ハッピー・ニュー・ムーンライト




 テレビの小さな画面から溢れる光が、二人の横になった絨毯の模様を照らし出す。中央に据えられた花のような模様の周囲を、流線型や涙型の模様が踊る。蔦のように模様同士が絡まり合っている。分かるか、と遊馬は模様の上に指を滑らせる。
「この模様は全部繋がってるんだぜ」
「ああ、分かる」
 アストラルは囁き声で返事を返し、自然と笑みの浮かんだ頬を絨毯に押しつけた。
 小さな音でテレビが喋る。新年をカウントダウンする極東地域の風景が中継で繋がれている。雪の降る景色の静けさ、ニューイヤー花火を待つ群衆のざわめき、鐘の音。
 今年のオレはこういう感じだった、と遊馬は模様をなぞる。デュエルして、色んな仲間が増えて、なによりお前と会って…。言いながら遊馬は両手で顔を覆い、一度しっかりと目を瞑ると、指の隙間からアストラルを見た。
 頭上から降るテレビの光をかつては透過させるだけだったその身体が、今は雪景色の光も、イルミネーションも、南国の月明かりも仄かに反射させて。

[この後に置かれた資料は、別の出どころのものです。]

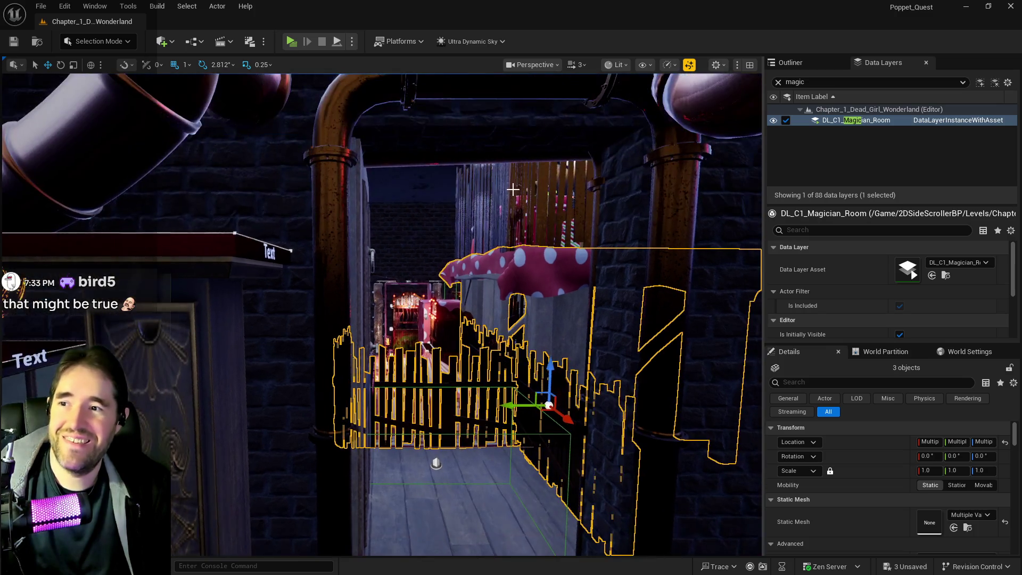
pyautogui.keyDown('ctrl'); pyautogui.click(506, 200); pyautogui.keyUp('ctrl')
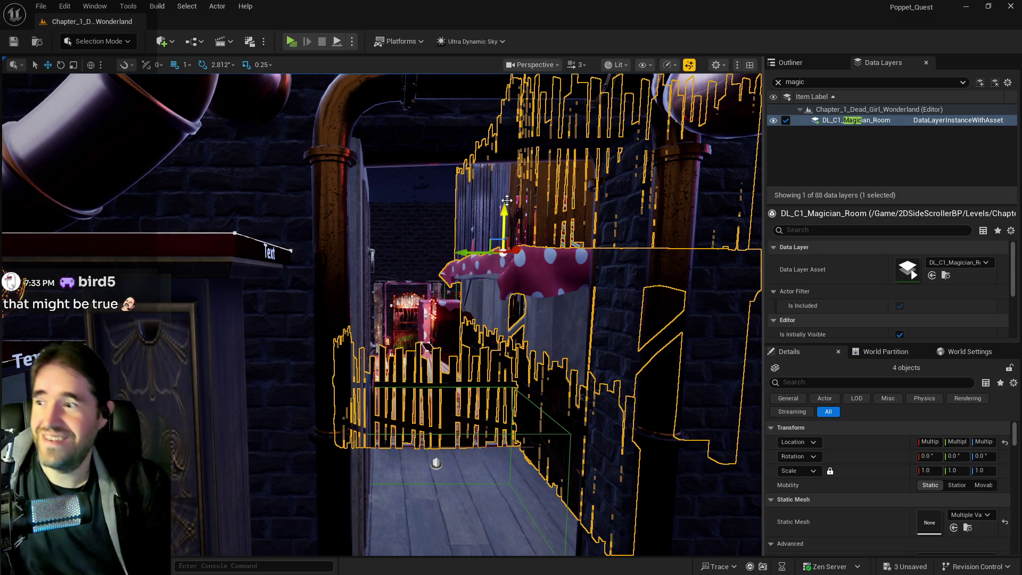
pyautogui.scroll(5, 506, 200)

 アストラルが自分の真似をする。指の隙間からゆっくりと瞼の開くのが見える。金色の瞳が自分を映している。アストラルの瞳の中で遊馬は笑っている。
 テレビから聞こえる音声が変わった。歓声と、花火の破裂する音、ゆっくり打つ寺の鐘ではなく、盛大に鳴り響く教会の鐘の音。遊馬は掌をアストラルに向けた。アストラルも同じように真似る。遊馬はぎゅっとその手を繋ぐ。
「明けましておめでとう」
「…その言葉の効果は?」
「うーん、生まれ変わりかな」
「生まれ変わり…」
「今日はただの一日の終わりじゃないんだ。古い一年が終わって、新しい一年が来た。オレたちも今、真新しい生まれたばっかりの時間の中に入る時生まれ変わってんだよ」
「私の意識は連続している。変化した実感はない」
「気分の問題さ」
「それだけ?」
 無粋なことを言う目の前のこの謎の生命体と出会ったばかりのころは反発していた、殴ろうとしてすり抜けたこともあった、それがデュエル中に合体するようになって、触れ合えるようになって…。勿論、遊馬の意識も連続しているし記憶は持続している。が。
 遊馬は繋いでいた手を離すと、アストラルの額に触れた。模様の上をなぞり、深い夜空の色をしたストーンに辿り着く。
「なにも、感じないか?」
 アストラルが瞼を閉じる。遊馬は模様を辿って指を下ろし鼻先に、丘陵を滑り降りて唇のふくらみに至る。すると不意に唇が開いて、遊馬の指を挟み込む。かすかに瞼が開き、細められた目がしたり顔の笑みを刷く。
「新しい、君の、味か」
 指を挟んだまま囁くアストラルの瞳の奥に新しい光を認め、裸の肩が震える。そうさ、と小さく返した。裸の背中にテレビの雪が降る。くしゃみが二回。アストラルが毛皮を引き寄せ遊馬の身体を包み込む。遊馬はその中にアストラルも引っ張り込み、笑った。